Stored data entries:
*** Block opens ***
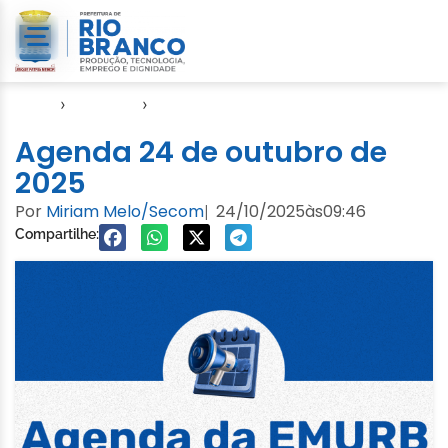
Início
›
Agendas
›
Agenda EMURB
Agenda 24 de outubro de
2025
Por
Miriam Melo/Secom
24/10/2025
às
09:46
|
Compartilhe:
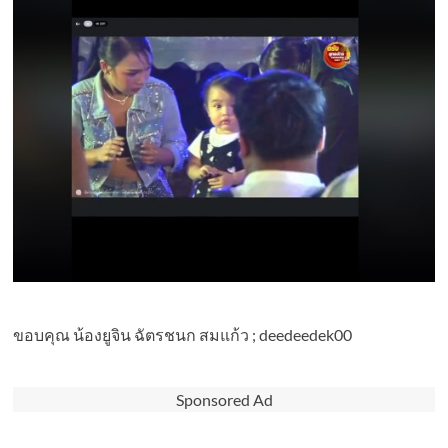
ขอบคุณ น้องยูจิน ฉัตรชนก สมแก้ว ; deedeedek00
Sponsored Ad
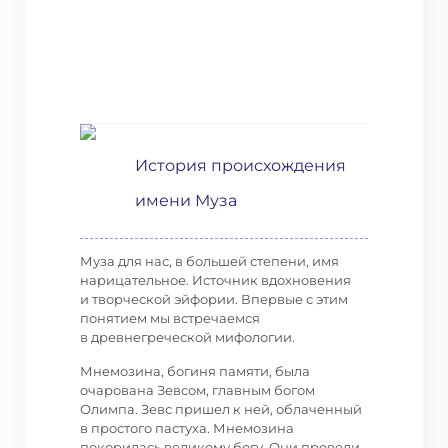
История происхождения
имени Муза
Муза для нас, в большей степени, имя
нарицательное. Источник вдохновения
и творческой эйфории. Впервые с этим
понятием мы встречаемся
в древнегреческой мифологии.
Мнемозина, богиня памяти, была
очарована Зевсом, главным богом
Олимпа. Зевс пришел к ней, облаченный
в простого пастуха. Мнемозина
покорилась великому богу. Они провели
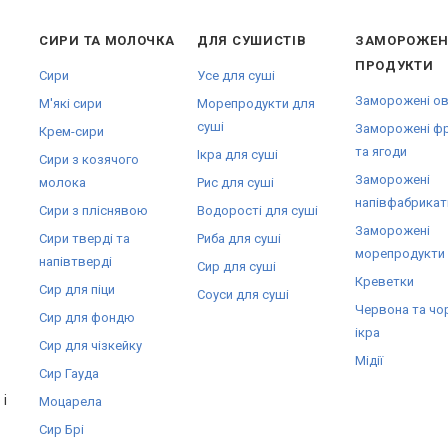
СИРИ ТА МОЛОЧКА
ДЛЯ СУШИСТІВ
ЗАМОРОЖЕН
ПРОДУКТИ
Сири
Усе для суші
Заморожені ов
М'які сири
Морепродукти для
суші
Заморожені ф
Крем-сири
та ягоди
Ікра для суші
Сири з козячого
Заморожені
молока
Рис для суші
напівфабрикат
Сири з пліснявою
Водорості для суші
Заморожені
Сири тверді та
Риба для суші
морепродукти
напівтверді
Сир для суші
Креветки
Сир для піци
Соуси для суші
Червона та чо
Сир для фондю
ікра
Сир для чізкейку
Мідії
Сир Гауда
і
Моцарела
Сир Брі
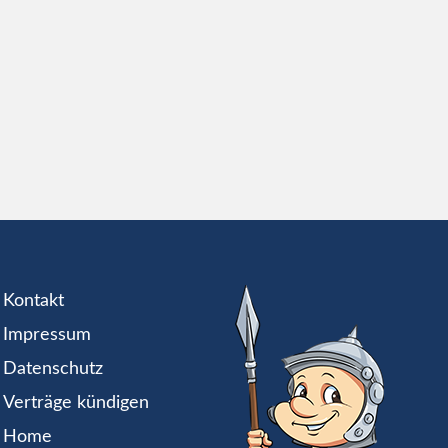
Kontakt
Impressum
Datenschutz
Verträge kündigen
Home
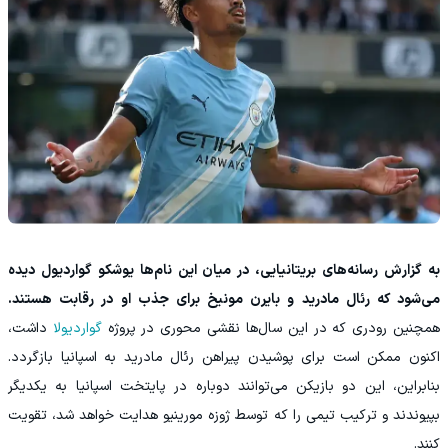
به گزارش رسانه‌های بریتانیایی، در میان این نام‌ها یوشکو گواردیول دیده
می‌شود که رئال مادرید و بایرن مونیخ برای جذب او در رقابت هستند.
همچنین رودری که در این سال‌ها نقشی محوری در پروژه
گواردیولا
داشت،
اکنون ممکن است برای پوشیدن پیراهن رئال مادرید به اسپانیا بازگردد.
بنابراین، این دو بازیکن می‌توانند دوباره در پایتخت اسپانیا به یکدیگر
بپیوندند و ترکیب تیمی را که توسط ژوزه مورینیو هدایت خواهد شد، تقویت
کنند.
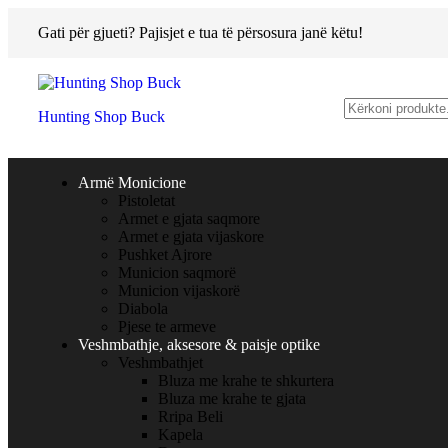
Gati për gjueti? Pajisjet e tua të përsosura janë këtu!
Hunting Shop Buck
Armë Monicione
Pistoletat
Armet e gjata saqmore
Armet e gjata vijaskore
Pushket Ajrore
Municion saqmorë
Municion vijaskorë
Diabola
Pjese te armeve
Veshmbathje, aksesore & paisje optike
Veshmbathjet
Bluza me krahe te shkurtera
Bluza me krahe te gjata
Rripa Beli
Kapela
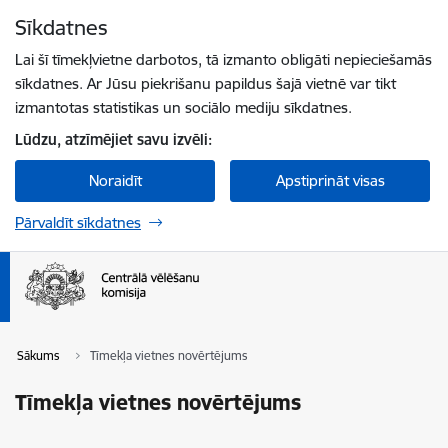
Pāriet uz lapas saturu
Sīkdatnes
Spied
lai meklētu
Enter
Lai šī tīmekļvietne darbotos, tā izmanto obligāti nepieciešamās
sīkdatnes. Ar Jūsu piekrišanu papildus šajā vietnē var tikt
izmantotas statistikas un sociālo mediju sīkdatnes.
Lūdzu, atzīmējiet savu izvēli:
Noraidīt
Apstiprināt visas
Pārvaldīt sīkdatnes
Sākums
Tīmekļa vietnes novērtējums
Tīmekļa vietnes novērtējums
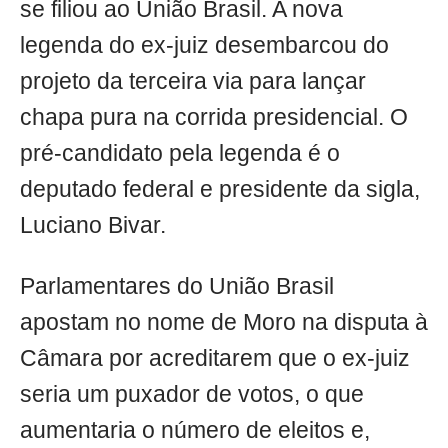
se filiou ao União Brasil. A nova
legenda do ex-juiz desembarcou do
projeto da terceira via para lançar
chapa pura na corrida presidencial. O
pré-candidato pela legenda é o
deputado federal e presidente da sigla,
Luciano Bivar.
Parlamentares do União Brasil
apostam no nome de Moro na disputa à
Câmara por acreditarem que o ex-juiz
seria um puxador de votos, o que
aumentaria o número de eleitos e,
*** Block closes ***
* WHAT THE TASK ASKS *
From the records above, work out how many lines contain the string "Armet". Give only the number.

* WRITTEN SOLUTION *
2